Last year, the Broncos lost two heartbreakers at home, a freakish defeat to the Bears on a last-second field goal, and a devastating loss to the Jaguars in a game they were in complete control of. (I remember because I was on Denver.) The Broncos had a rookie coach and Joe Flacco at QB.
After the brutal start (0-4 then 2-6), Fangio’s defense and rookie QB Drew Lock propelled Denver to win four of their last five games. Add in the fact that they added Melvin Gordon to help with their anemic red zone efficiency (28th in the NFL), and drafted two receivers to help Lock (Jerry Jeudy, KJ Hamler) and the Broncos could be a surprise team.
Tennessee is a team I’ll be looking to fade early and often. How will Derrick Henry bounce-back after the most carries of his career (303)? I still don’t know who the real Ryan Tannehill is. The guy who had a hot November and December? Or the guy who game-managed against the Ravens and Patriots, passing for fewer than 90 yards each game?

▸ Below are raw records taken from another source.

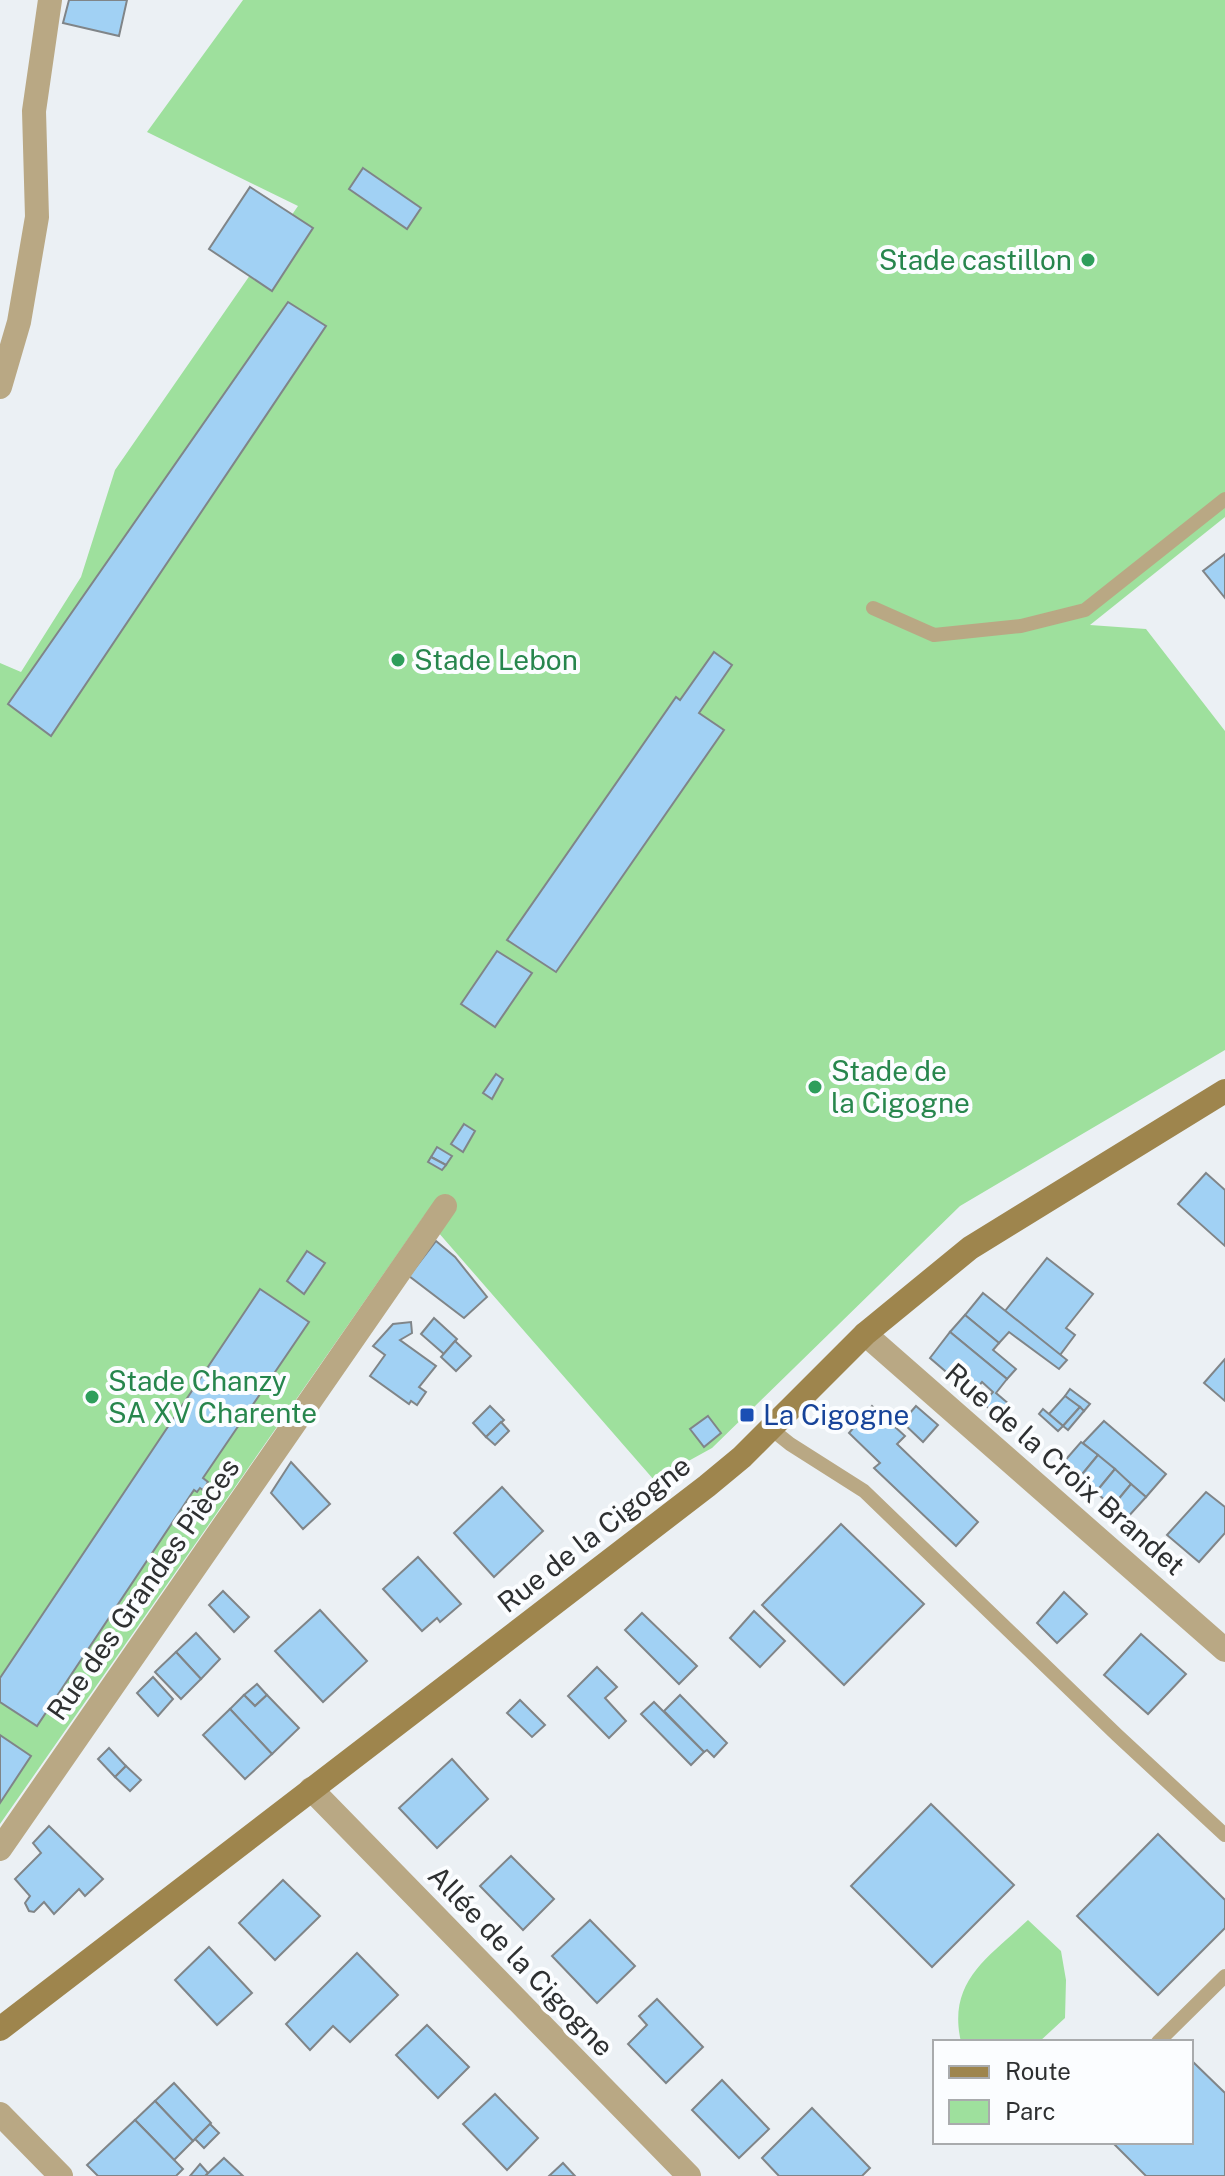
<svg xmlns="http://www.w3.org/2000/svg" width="1225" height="2176" font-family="'Public Sans',sans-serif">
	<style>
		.green { fill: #9ee09d }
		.building { fill: #a1d1f4; stroke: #808588; stroke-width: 2 }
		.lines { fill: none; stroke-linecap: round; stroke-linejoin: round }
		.lane { stroke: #b9a884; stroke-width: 14 }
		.street { stroke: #b9a884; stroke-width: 24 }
		.secondary { stroke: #9e854d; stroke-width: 24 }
		.leisure-dot { fill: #2e9e5b; stroke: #fbfdff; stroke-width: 3 }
		.transit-dot { fill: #1a4fb4; stroke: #fbfdff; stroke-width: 3 }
		.labels { text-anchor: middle; stroke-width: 8; stroke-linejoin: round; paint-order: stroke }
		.leisure-label { font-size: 28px; fill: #27864d; stroke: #fbfdff; text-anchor: start }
		.transit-label { font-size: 28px; fill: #164399; stroke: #fbfdff; text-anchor: start }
		.street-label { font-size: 28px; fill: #2e3031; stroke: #fbfdff }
	</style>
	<rect width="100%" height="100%" fill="#ebf0f4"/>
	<g class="green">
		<polygon points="243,0 1225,0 1225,517 1090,625 1146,629 1225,731 1225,1050 960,1206 712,1448 654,1480 424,1216 0,1824 0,663 21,672 81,577 115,470 298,206 147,132"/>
		<path d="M1028 1920 1061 1951 1066 1980 1065 2018 1039 2042H961C947 1981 988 1958 1028 1920Z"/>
	</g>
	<g class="building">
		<polygon points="69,0 127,0 119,36 63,23"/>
		<polygon points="363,168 421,208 407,229 349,189"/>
		<polygon points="250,187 313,228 272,291 209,249"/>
		<polygon points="288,302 326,326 51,736 8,704"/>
		<polygon points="1225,554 1225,598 1203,571"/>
		<polygon points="714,652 732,665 699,713 724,730 556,972 507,940 676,697 680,700"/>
		<polygon points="497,951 532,973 495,1027 461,1004"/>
		<polygon points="496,1074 503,1079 492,1099 483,1093"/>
		<polygon points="464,1124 475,1131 463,1152 451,1144"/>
		<polygon points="437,1147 452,1156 446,1165 431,1157"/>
		<polygon points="431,1157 446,1165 442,1170 428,1162"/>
		<polygon points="1206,1173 1225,1190 1225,1246 1178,1204"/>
		<polygon points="436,1241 455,1257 487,1297 464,1318 409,1276"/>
		<polygon points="307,1251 325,1263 304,1294 287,1281"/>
		<polygon points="1047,1258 1093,1294 1066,1328 1075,1335 1060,1355 1005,1311"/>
		<polygon points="260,1289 309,1322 203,1478 208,1482 203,1490 200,1488 197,1492 194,1490 37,1726 0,1702 0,1678"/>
		<polygon points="983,1293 1067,1360 1059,1369 1009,1332 999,1343 965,1315"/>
		<polygon points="965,1315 999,1343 993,1350 1016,1369 1007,1379 950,1332"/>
		<polygon points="434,1318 457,1339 444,1354 421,1334"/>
		<polygon points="411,1322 412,1333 400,1340 436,1366 419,1387 426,1392 417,1405 411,1401 409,1404 370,1376 385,1355 373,1346 393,1324"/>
		<polygon points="950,1332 1007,1379 996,1393 1009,1404 998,1417 983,1403 993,1392 982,1382 972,1394 930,1358"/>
		<polygon points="455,1341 471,1356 456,1371 441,1357"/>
		<polygon points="1225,1359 1225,1401 1204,1383"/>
		<polygon points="1070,1389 1090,1404 1084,1411 1065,1396"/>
		<polygon points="1065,1396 1080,1407 1063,1426 1049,1414"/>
		<polygon points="490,1406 504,1420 486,1437 473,1423"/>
		<polygon points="872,1406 905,1436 897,1444 978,1522 956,1546 874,1468 880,1463 849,1433"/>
		<polygon points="916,1406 938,1425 923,1442 902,1422"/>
		<polygon points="1080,1407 1084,1411 1068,1430 1063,1426"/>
		<polygon points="1043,1409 1063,1426 1058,1431 1039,1414"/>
		<polygon points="708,1416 721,1433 704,1447 690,1429"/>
		<polygon points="1104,1421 1166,1474 1146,1497 1083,1443"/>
		<polygon points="501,1422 509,1431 495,1445 486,1437"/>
		<polygon points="1081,1442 1098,1455 1079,1478 1062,1464"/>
		<polygon points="1098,1455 1115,1469 1096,1492 1079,1478"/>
		<polygon points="291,1462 330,1504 303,1529 271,1493"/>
		<polygon points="1115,1469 1131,1484 1112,1507 1096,1492"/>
		<polygon points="1131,1484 1146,1497 1126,1519 1112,1507"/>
		<polygon points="502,1487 543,1531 494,1577 454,1533"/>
		<polygon points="1206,1492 1225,1507 1225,1533 1199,1562 1167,1535"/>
		<polygon points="841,1524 924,1604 844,1685 762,1605"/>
		<polygon points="418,1557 461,1604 440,1622 437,1618 422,1631 383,1589"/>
		<polygon points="223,1591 249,1617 234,1632 209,1605"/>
		<polygon points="1064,1592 1087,1614 1057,1643 1037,1623"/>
		<polygon points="320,1610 367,1661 323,1702 275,1651"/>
		<polygon points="754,1611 785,1641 760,1667 730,1638"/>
		<polygon points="642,1613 697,1666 679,1684 625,1630"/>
		<polygon points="196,1633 220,1659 201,1679 176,1652"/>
		<polygon points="1141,1634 1186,1674 1148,1714 1104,1675"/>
		<polygon points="176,1652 201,1679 181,1699 155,1672"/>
		<polygon points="597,1667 617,1687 605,1698 626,1721 609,1738 568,1696"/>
		<polygon points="153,1677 173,1699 158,1716 137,1693"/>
		<polygon points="257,1684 267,1695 255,1706 244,1695"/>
		<polygon points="244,1695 255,1706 267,1695 299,1728 272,1754 230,1709"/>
		<polygon points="680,1695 727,1743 714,1757 707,1750 704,1752 664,1711"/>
		<polygon points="520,1700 545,1725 532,1737 507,1713"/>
		<polygon points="654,1702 704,1752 691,1765 641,1714"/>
		<polygon points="230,1709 272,1754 245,1779 203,1735"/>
		<polygon points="0,1735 31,1756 0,1803"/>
		<polygon points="109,1748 126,1766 115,1777 98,1759"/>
		<polygon points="452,1759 488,1799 437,1848 399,1808"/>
		<polygon points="126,1766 141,1780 130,1791 115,1777"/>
		<polygon points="931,1804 1014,1885 932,1967 851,1886"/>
		<polygon points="49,1826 103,1879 85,1896 79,1889 54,1914 44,1902 34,1912 29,1911 25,1903 30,1896 15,1879 41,1853 33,1843"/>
		<polygon points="1158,1834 1225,1900 1225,1928 1158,1995 1077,1916"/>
		<polygon points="511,1856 554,1899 523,1930 480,1886"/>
		<polygon points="283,1880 320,1916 275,1960 239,1923"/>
		<polygon points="590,1920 635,1966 597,2003 552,1956"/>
		<polygon points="209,1947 252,1993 217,2025 175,1980"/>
		<polygon points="357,1953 398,1995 350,2042 333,2026 310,2050 286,2024"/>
		<polygon points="657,1999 703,2047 666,2083 628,2044 647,2025 639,2016"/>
		<polygon points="427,2025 469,2067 438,2098 396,2055"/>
		<polygon points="1191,2060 1225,2093 1225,2176 1146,2176 1112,2142 1191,2142"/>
		<polygon points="722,2080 769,2129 739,2158 692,2110"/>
		<polygon points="174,2083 211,2123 193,2141 155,2101"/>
		<polygon points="495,2094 538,2138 507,2170 463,2124"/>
		<polygon points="155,2101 193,2141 174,2160 135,2120"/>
		<polygon points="812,2108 870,2168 862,2176 779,2176 762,2158"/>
		<polygon points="135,2120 183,2169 176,2176 98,2176 87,2165"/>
		<polygon points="210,2124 219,2133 204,2148 195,2139"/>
		<polygon points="224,2158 243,2176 205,2176"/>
		<polygon points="563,2163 575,2176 549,2176"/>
		<polygon points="200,2164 208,2173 205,2176 190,2176"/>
	</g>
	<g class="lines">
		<g class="lane">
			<polyline points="873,608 934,635 1021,626 1085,610 1225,499"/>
			<polyline points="770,1428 790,1444 864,1491 1117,1735 1225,1835"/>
			<polyline points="1158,2042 1225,1976"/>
		</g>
		<g class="street">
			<polyline points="0,387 19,322 37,217 34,111 50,0"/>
			<polyline points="865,1334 1225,1650"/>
			<polyline points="311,1789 689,2176"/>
			<polyline points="0,1849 445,1206"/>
			<polyline points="0,2114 61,2176"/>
		</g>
		<polyline class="secondary" points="0,2029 707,1486 742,1457 865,1334 970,1248 1225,1091"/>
	</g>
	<g class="leisure-dot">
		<circle cx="1088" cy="260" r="8"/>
		<circle cx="398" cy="660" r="8"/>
		<circle cx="815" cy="1087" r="8"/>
		<circle cx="92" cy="1397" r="8"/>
	</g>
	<rect class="transit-dot" x="739" y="1407" width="16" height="16" rx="4"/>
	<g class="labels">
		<g class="leisure-label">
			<text x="1072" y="270" text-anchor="end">Stade castillon</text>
			<text x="414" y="670">Stade Lebon</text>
			<text x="831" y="1081">Stade de<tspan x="831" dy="32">la Cigogne</tspan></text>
			<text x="108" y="1391">Stade Chanzy<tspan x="108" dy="32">SA XV Charente</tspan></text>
		</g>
		<g class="transit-label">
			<text x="763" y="1425">La Cigogne</text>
		</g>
		<g class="street-label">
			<text transform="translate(1065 1469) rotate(41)" y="10">Rue de la Croix Brandet</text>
			<text transform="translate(594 1534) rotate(-38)" y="10">Rue de la Cigogne</text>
			<text transform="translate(143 1589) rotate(-55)" y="10">Rue des Grandes Pièces</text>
			<text transform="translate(521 1961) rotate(46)" y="10">Allée de la Cigogne</text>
		</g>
	</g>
	<rect x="933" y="2040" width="260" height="104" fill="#fbfdff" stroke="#a9abad" stroke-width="2"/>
	<rect x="949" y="2066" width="40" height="12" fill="#9e854d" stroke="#a9abad" stroke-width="2"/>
	<text x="1005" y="2080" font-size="24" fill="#2e3031">Route</text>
	<rect x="949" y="2100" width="40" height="24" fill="#9ee09d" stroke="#a9abad" stroke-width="2"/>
	<text x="1005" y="2120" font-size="24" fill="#2e3031">Parc</text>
</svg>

Sport New England Patriots (-7) vs. Miami Dolphins
This one runs counter to early-season edges in the other picks and goes out of my comfort zone, but I can’t ignore it. It’s simple:First impressions are everything. Bill Belichick will have had an entire offseason to prepare for his first game without Tom Brady on the roster. When Tom Brady was suspended in 2016, the Patriots opened the season vs. a strong Arizona team that had reached the NFC Championship game the year prior. The Patriots won 23-20 with Jimmy Garoppolo under center. Then they beat the Dolphins with Jimmy G. When he got hurt they had to turn to Jacoby Brissett … and they crushed the Texans 27-0.
Nobody knows what Jarrett Stidham will look like in the opener, but he’ll be facing a defense with at least five new starters than Miami had in Week 17 (including former Patriot Kyle Van Noy). Speaking of Week 17 … the Patriots, as 16.5 point favorites, lost outright to Miami. It cost them a first round bye. They lost to the Titans. How many times has Belichick watched that shocking loss to Miami?
The double revenge idea — against the world who say they’ll fold without Brady, and against the Dolphins for Week 17 — is not something I’d ordinarily identify as actionable. Ryan Fitzpatrick’s history a season after performing well, first in Buffalo, then in New York, hasn’t been pretty. The question is whether he’ll turn into a pumpkin in September or October.